Of course, the Diamondbacks have Chase Field, their regular-season home, nearby, and it might become a factor. It might be used by the Diamondbacks, or it might be used on a rotating basis by all teams, given that it has a roof and could comfortably host day games in the Arizona summer where it’s common for 100-plus degree temperature days to stretch out over three months or more. It’s 17.5 miles from HoHoKam.
According to USA Today, this plan would allow teams to return to their spring training bases for about three weeks of Spring Training II, then stay put as baseball transitioned into regular season play. Because there are an odd number of teams (15) in each state, there would be doubleheaders played almost daily.
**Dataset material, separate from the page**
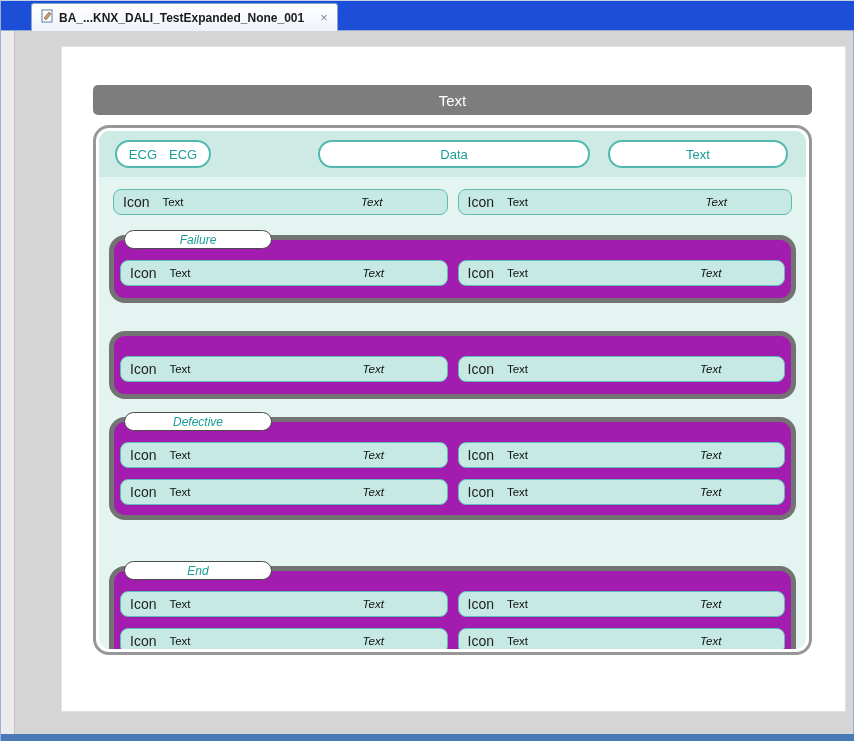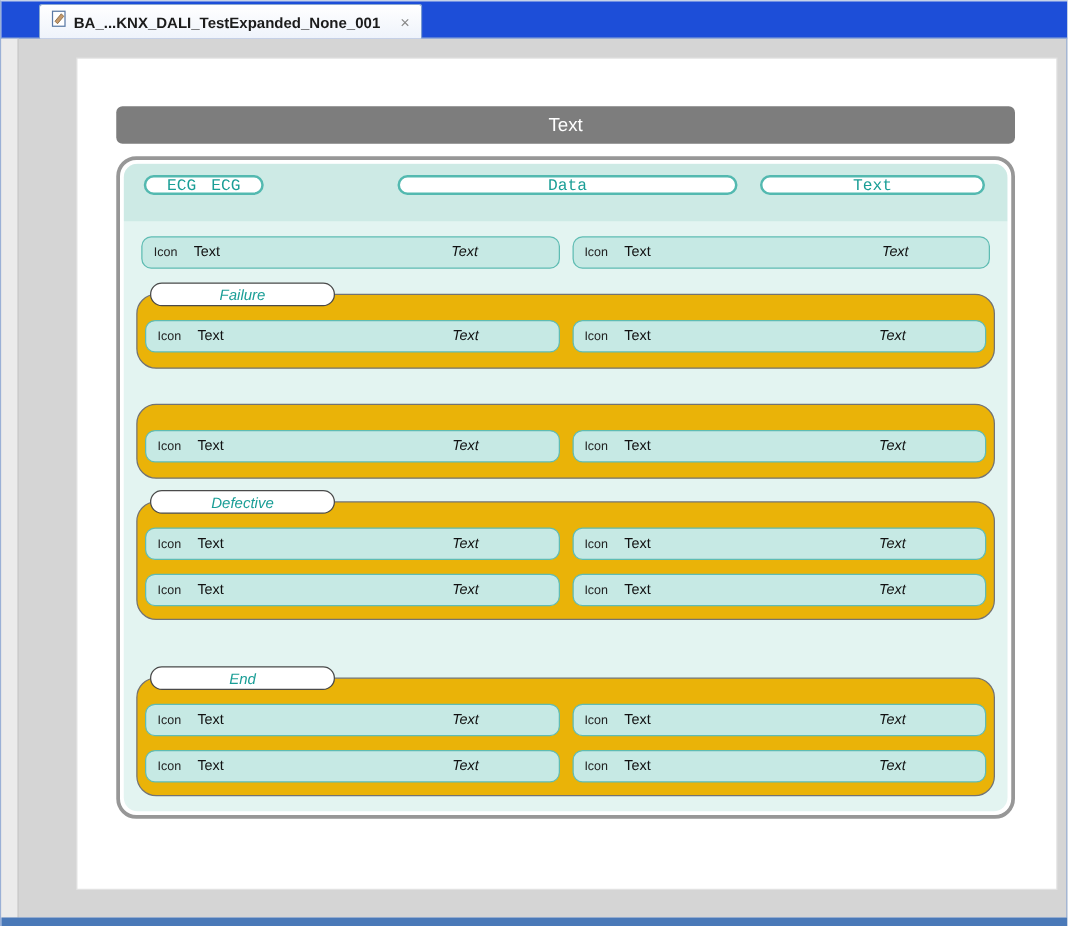"ECG" .pill { font-family: Liberation Mono, monospace -> none; height: 16px -> 28px }
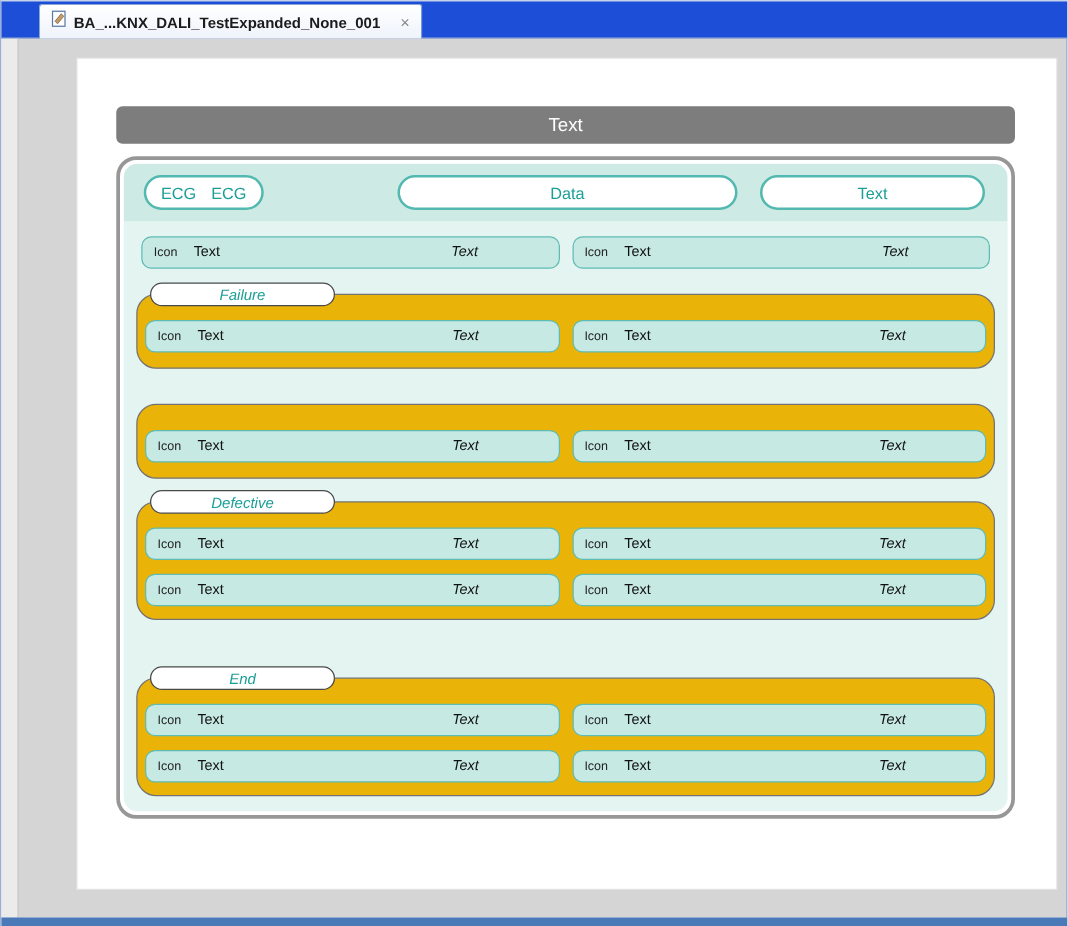"Icon" .icon-lbl { font-size: 10px -> 14px }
One plan would have the A’s playing a dozen games against each of the four other teams in its division and six games against the other 10 teams for a total of a 108-game season.
Here’s how the Cactus League might sort out:
Northeast: Chicago Cubs, San Francisco Giants, Arizona Diamondbacks, Colorado Rockies, Oakland A’s.
West: Los Angeles Dodgers, Chicago White Sox, Cincinnati Reds, Cleveland Indians, Los Angeles Angels.
Northwest: Milwaukee Brewers, San Diego Padres, Seattle Mariners, Texas Rangers, Kansas City Royals.
A potential Northeast division including the A’s would likely see Oakland as a preseason favorite with the A’s coming off a 97-65 season and with almost all of the key players back and healthy. The Diamondbacks (85-77) and Cubs (84-78) also finished last season with winning records. The Giants (77-85) and the Rockies (71-91) did not.
According to Nightengale, the designated hitter would be used by all clubs and the post-season could range from a 30-team tournament to a more standard division winners and wild card teams.